Deihl’s dwelling in something of a fantasy land. First of all, how can he speak of “distasteful courting” of authoritarian regimes when it is the express policy of the Obama administration, and Bush before him, to enthusiastically support the region’s most dictatorial governments with billions of dollars, weapons, and diplomatic cover? Surely that outweighs re-opening an Embassy. And Bush never “learned the hard way” that reaching out to Assad was fruitless: indeed, Bush refused in a blind, knee-jerk way repeated requests from General Petraeus to deal diplomatically with Assad. Also to say that Bush distanced himself from Mubarak is laughable.

But the substantive point is that Obama appeased Assad by re-opening an Embassy and not outwardly calling for his destruction. I think we’d be hard pressed to find anyone that seriously thinks a slight change in Obama’s tone towards Assad (nothing substantive about the relationship had changed since Bush) had any effect on the unforeseeable events of the Arab Spring and Syria’s civil war.

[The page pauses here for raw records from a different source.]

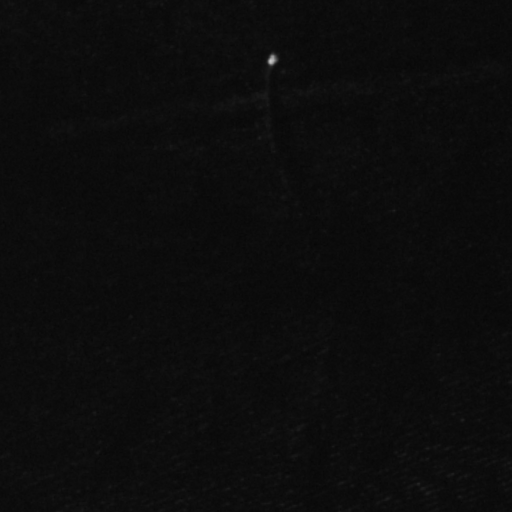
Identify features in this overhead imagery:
river: (256, 478)
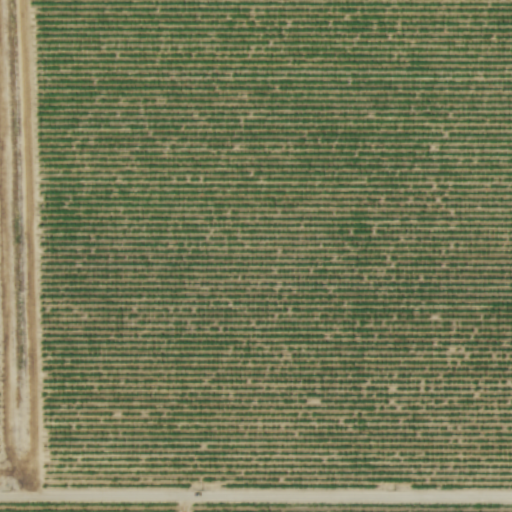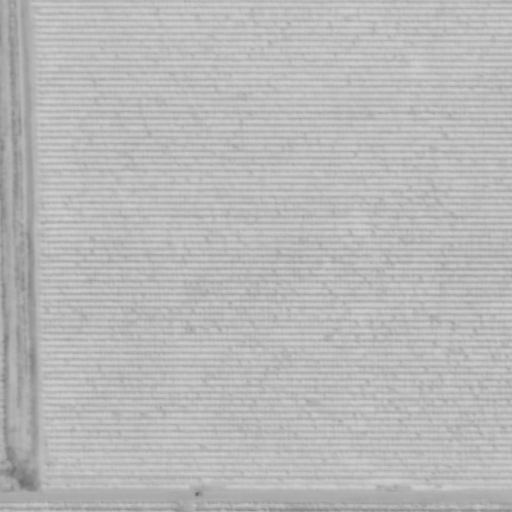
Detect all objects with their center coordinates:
crop: (256, 256)
road: (256, 494)
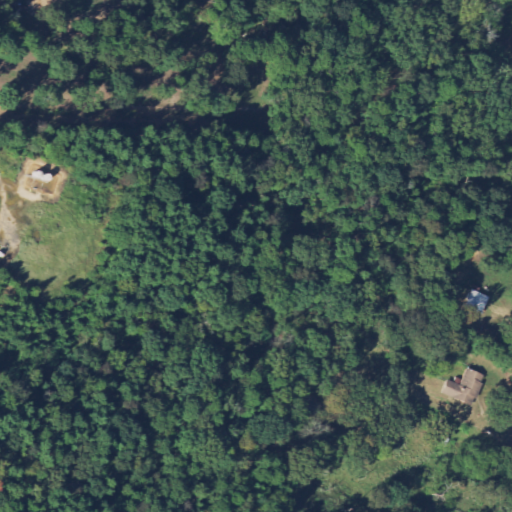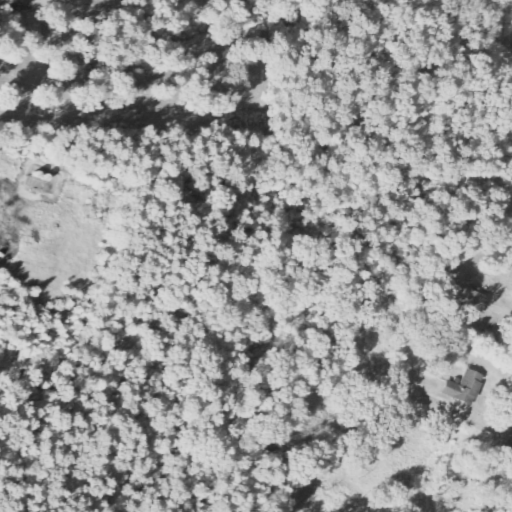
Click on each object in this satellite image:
building: (476, 303)
building: (465, 389)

With regard to not intervening unilaterally to unseat Assad, Deihl writes:

The State Department’s Syria experts recognized the peril: If Assad were not overthrown quickly, they warned in congressional testimony, the country could tip into a devastating sectarian war that would empower jihadists and spread to neighboring countries. But Obama rejected suggestions by several senators that he lead an intervention. Instead he committed a second major error, by adopting a policy of seeking to broker a Syrian solution through the United Nations.

Really? If only Obama had jumped the gun and invaded or bombed Syria while it was still a relatively small, minority protest movement, all would be better? Deihl is being rather selective in his “Syria expert” analysis, since many academics and intelligence officials with such expertise advocated against direct US intervention from the very beginning.

Deihl tries to make it seem as if Obama had a window to commit to war in Syria, but lost it because now its a messy civil conflict filled with jihadists who want to establish an Islamic sharia state. But Obama “rejected suggestions by several senators that he lead an intervention” because everybody and their mother was advising him that such an intervention would be an utter catastrophe that would make the situation dramatically worse and invite the kind of sectarian civil war that Iraq experienced following the unilateral invasion that toppled the regime in 2003.

Deihl and other rabid interventionists can write articles like this with a straight face, I’m assuming, because of the mantra they keep repeating to themselves: “Every bad thing is due to lack of US militarism.” At the same time, Deihl systematically underestimates the negative consequences of intervention.

Deihl writes that “when historians look back on Obama’s mistakes in the last four years, they will focus on something entirely different: his catastrophic mishandling of the revolution in Syria.” I’m tempted to say I agree, but not for the reasons Deihl thinks. With the news that most of the arms flowing into Syria – facilitated in part by the Obama administrationare going to benefit the jihadist fighters, it seems clear this may be remembered as an instance of blowback, not of appeasement. Even other establishment analysts who support US intervention, like those from the RAND Corp., grant that “a rebel victory could result in Al Qaeda or its sympathizers coming to power in a post-Assad Syria.”